Innocents in Paris is a 1953 British-French international co-production comedy film produced by Romulus Films, directed by Gordon Parry and starring Alastair Sim, Ronald Shiner, Claire Bloom, Margaret Rutherford, Claude Dauphin, and Jimmy Edwards, and also featuring James Copeland. Popular French comedy actor Louis de Funès appears as a taxi driver, and there are cameo appearances by Christopher Lee, Laurence Harvey and Kenneth Williams. The writer and producer was Anatole de Grunwald, born in Russia in 1910, who fled to Britain with his parents in 1917. He had a long career there as a writer and producer, including the films The Way to the Stars, The Winslow Boy, Doctor's Dilemma, Libel, and The Yellow Rolls-Royce.

■ Questions
[a] Reproduce the passage on Innocents in Paris word for word, starting at "Innocents in Paris" and ending at "The Yellow Rolls-Royce.".
[b] Write the next part of the passage on the film Innocents in Paris, picking up after its last sentence.
The listing plays no part in this work.

■ Material provided

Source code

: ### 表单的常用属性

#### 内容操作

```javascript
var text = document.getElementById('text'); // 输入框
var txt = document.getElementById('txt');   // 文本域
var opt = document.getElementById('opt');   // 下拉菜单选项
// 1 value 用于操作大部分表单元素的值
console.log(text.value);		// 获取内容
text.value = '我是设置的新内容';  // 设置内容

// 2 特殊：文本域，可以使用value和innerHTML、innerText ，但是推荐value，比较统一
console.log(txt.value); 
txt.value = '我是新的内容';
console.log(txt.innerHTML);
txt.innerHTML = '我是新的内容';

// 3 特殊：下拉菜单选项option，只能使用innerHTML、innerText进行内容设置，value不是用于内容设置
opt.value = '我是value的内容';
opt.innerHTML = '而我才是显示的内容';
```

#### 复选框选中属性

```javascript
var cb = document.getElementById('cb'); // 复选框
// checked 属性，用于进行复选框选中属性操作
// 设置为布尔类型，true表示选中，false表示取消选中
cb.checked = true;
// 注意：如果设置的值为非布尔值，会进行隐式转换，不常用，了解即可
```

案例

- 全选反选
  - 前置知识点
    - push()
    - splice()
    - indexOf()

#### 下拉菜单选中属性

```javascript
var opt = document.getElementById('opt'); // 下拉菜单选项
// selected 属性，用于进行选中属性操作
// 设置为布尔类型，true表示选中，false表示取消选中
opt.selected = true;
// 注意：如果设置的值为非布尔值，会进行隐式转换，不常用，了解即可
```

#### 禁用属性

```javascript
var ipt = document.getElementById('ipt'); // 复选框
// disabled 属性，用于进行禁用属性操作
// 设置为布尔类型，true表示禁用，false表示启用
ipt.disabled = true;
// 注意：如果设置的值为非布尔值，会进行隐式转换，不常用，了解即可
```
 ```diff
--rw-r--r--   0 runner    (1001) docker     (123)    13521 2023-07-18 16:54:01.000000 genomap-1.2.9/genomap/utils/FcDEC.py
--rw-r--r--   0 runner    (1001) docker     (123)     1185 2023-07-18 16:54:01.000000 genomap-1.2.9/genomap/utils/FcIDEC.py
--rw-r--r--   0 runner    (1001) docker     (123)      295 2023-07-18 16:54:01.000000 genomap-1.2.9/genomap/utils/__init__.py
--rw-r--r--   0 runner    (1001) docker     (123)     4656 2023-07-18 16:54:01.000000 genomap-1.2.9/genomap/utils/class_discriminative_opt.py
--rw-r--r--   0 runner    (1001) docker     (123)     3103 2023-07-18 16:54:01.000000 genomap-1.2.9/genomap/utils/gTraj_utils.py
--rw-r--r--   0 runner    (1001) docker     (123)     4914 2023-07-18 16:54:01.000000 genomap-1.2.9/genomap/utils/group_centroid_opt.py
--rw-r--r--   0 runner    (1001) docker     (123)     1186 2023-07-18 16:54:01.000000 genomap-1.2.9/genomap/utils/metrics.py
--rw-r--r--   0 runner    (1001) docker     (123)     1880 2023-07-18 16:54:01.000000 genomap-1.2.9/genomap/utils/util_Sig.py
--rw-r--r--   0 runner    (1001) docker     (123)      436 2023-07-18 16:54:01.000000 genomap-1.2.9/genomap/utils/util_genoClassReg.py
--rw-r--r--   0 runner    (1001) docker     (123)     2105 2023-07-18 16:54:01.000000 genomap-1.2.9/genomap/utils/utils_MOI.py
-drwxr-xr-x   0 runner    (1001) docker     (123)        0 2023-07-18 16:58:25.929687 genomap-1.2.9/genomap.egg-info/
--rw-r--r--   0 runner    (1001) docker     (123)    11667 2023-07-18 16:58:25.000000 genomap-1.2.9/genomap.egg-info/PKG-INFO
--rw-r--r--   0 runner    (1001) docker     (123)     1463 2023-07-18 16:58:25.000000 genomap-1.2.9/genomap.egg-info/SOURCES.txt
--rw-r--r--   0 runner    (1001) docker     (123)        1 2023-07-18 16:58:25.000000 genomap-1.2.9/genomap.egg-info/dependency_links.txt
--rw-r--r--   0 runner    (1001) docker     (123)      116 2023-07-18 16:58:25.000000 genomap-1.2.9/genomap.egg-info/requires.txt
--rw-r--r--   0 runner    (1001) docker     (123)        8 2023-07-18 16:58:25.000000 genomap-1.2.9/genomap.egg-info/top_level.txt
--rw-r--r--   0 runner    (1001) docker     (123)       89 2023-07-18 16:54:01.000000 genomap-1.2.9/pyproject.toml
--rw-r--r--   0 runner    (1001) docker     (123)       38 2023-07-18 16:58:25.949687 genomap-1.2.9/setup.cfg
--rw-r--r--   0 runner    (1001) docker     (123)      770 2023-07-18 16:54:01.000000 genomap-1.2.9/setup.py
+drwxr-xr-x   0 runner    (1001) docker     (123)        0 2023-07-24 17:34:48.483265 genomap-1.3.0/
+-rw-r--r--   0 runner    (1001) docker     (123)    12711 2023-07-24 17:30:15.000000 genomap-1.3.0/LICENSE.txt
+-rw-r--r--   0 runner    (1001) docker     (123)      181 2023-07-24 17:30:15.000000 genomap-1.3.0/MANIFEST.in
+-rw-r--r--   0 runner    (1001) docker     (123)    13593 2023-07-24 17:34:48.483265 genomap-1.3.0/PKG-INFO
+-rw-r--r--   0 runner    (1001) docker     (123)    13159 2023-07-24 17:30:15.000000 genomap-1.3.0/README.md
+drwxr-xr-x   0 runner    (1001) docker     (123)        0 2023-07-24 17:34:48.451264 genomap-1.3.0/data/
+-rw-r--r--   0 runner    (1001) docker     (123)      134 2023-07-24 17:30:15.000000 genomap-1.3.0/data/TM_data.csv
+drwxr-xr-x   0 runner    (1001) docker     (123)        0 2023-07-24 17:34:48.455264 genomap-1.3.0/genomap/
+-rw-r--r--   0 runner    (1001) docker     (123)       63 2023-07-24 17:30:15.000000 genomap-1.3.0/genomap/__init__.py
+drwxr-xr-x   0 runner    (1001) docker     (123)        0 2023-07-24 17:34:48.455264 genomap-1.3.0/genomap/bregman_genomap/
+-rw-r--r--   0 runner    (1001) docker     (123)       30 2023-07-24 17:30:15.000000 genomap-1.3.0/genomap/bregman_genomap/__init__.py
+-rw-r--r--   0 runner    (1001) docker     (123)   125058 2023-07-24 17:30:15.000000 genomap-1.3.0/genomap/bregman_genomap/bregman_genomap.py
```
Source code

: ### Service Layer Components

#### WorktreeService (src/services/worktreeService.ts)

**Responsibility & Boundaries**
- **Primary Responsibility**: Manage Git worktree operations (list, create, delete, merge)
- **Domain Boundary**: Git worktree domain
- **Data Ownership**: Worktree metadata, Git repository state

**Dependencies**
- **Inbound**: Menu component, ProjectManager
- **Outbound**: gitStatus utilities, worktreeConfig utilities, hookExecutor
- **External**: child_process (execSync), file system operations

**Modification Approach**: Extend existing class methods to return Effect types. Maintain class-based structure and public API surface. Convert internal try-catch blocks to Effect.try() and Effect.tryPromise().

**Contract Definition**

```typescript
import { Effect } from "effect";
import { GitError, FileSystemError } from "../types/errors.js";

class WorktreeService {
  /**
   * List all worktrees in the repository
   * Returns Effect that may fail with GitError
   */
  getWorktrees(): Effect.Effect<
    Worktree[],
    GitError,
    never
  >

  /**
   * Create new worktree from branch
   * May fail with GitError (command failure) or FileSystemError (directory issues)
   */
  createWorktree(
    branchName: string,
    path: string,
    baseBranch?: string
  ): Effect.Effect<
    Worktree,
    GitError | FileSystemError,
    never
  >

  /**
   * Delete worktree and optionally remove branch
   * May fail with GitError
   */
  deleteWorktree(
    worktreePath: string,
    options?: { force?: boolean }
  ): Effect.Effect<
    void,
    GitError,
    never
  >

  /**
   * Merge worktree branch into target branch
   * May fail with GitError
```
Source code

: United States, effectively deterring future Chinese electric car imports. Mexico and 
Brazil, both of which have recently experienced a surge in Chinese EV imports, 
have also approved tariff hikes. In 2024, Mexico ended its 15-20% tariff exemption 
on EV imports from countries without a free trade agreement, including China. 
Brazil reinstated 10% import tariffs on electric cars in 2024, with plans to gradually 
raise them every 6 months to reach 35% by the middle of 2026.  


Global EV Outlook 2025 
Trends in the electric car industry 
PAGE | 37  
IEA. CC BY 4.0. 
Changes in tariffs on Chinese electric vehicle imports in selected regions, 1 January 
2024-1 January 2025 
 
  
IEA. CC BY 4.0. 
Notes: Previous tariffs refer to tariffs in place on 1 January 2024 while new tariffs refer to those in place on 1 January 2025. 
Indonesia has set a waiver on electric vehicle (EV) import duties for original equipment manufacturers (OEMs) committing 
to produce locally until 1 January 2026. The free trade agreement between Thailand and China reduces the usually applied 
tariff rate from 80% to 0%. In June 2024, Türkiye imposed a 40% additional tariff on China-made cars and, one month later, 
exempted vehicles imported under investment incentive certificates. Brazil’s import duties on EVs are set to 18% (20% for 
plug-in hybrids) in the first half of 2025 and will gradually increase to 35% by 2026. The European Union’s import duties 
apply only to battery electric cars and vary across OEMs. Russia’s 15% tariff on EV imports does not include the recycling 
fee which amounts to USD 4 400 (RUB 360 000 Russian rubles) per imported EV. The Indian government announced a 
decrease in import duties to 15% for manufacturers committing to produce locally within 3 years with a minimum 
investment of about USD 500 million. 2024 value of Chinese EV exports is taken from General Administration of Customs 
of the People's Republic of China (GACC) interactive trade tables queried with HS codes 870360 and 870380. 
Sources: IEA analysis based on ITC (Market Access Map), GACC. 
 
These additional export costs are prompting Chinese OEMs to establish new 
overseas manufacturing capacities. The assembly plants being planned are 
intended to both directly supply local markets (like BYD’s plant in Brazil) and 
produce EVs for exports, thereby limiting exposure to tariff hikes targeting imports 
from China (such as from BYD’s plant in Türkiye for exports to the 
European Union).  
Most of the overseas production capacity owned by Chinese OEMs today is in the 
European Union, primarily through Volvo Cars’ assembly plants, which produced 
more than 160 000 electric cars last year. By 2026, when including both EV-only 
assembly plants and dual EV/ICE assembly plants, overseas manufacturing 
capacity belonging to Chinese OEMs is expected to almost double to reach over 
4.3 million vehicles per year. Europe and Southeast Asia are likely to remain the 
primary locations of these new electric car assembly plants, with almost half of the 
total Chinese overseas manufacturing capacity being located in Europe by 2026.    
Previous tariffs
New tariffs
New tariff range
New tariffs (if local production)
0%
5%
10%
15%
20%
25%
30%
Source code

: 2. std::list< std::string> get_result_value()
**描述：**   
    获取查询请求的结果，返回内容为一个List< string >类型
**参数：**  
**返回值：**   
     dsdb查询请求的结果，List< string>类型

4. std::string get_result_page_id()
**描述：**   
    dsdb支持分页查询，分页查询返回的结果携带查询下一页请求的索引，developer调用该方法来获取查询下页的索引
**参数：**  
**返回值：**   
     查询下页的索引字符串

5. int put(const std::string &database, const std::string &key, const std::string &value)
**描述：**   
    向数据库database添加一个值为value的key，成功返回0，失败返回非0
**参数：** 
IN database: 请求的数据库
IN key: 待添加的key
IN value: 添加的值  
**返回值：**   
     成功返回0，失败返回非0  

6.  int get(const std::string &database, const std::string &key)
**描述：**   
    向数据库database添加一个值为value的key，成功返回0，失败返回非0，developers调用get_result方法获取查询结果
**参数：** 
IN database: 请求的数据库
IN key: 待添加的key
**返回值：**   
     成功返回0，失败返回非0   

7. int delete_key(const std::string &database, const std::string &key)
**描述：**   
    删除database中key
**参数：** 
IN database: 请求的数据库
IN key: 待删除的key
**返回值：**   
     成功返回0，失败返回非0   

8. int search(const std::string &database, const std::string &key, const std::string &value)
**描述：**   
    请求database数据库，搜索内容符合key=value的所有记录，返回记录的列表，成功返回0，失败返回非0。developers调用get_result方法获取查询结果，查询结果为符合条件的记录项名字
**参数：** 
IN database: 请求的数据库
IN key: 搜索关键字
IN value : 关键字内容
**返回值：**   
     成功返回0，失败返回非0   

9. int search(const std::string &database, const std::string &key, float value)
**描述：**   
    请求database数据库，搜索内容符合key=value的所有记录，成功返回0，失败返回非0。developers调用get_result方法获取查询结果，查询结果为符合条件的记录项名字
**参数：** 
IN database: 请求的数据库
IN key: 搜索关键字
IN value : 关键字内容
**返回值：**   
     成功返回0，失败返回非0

■ Expected outputs
[a]
Innocents in Paris is a 1953 British-French international co-production comedy film produced by Romulus Films, directed by Gordon Parry and starring Alastair Sim, Ronald Shiner, Claire Bloom, Margaret Rutherford, Claude Dauphin, and Jimmy Edwards, and also featuring James Copeland. Popular French comedy actor Louis de Funès appears as a taxi driver, and there are cameo appearances by Christopher Lee, Laurence Harvey and Kenneth Williams. The writer and producer was Anatole de Grunwald, born in Russia in 1910, who fled to Britain with his parents in 1917. He had a long career there as a writer and producer, including the films The Way to the Stars, The Winslow Boy, Doctor's Dilemma, Libel, and The Yellow Rolls-Royce.

[b]
Plot
The film is a romantic comedy about a group of Britons flying out from The London Airport for a weekend in Paris in 1953 in a British European Airways Airspeed Ambassador. An English diplomat (Sim) is on a working trip to obtain an agreement with his Russian counterpart (Illing); a Royal Marine bandsman (Shiner) has a night out on the tiles after winning a pool of the French currency held by all the Marines in his band; a young woman (Bloom) finds romance with an older Frenchman (Dauphin) who gives her a tour of Paris; an amateur artist (Rutherford) searches out fellow painters on the Left Bank and in the Louvre; a hearty Englishman (Edwards) spends the entire weekend in an English-style pub; and a Battle of Normandy veteran (Copeland) is an archetypal Scotsman in kilt and Tam o' Shanter who finds love with a young French woman (Gérard).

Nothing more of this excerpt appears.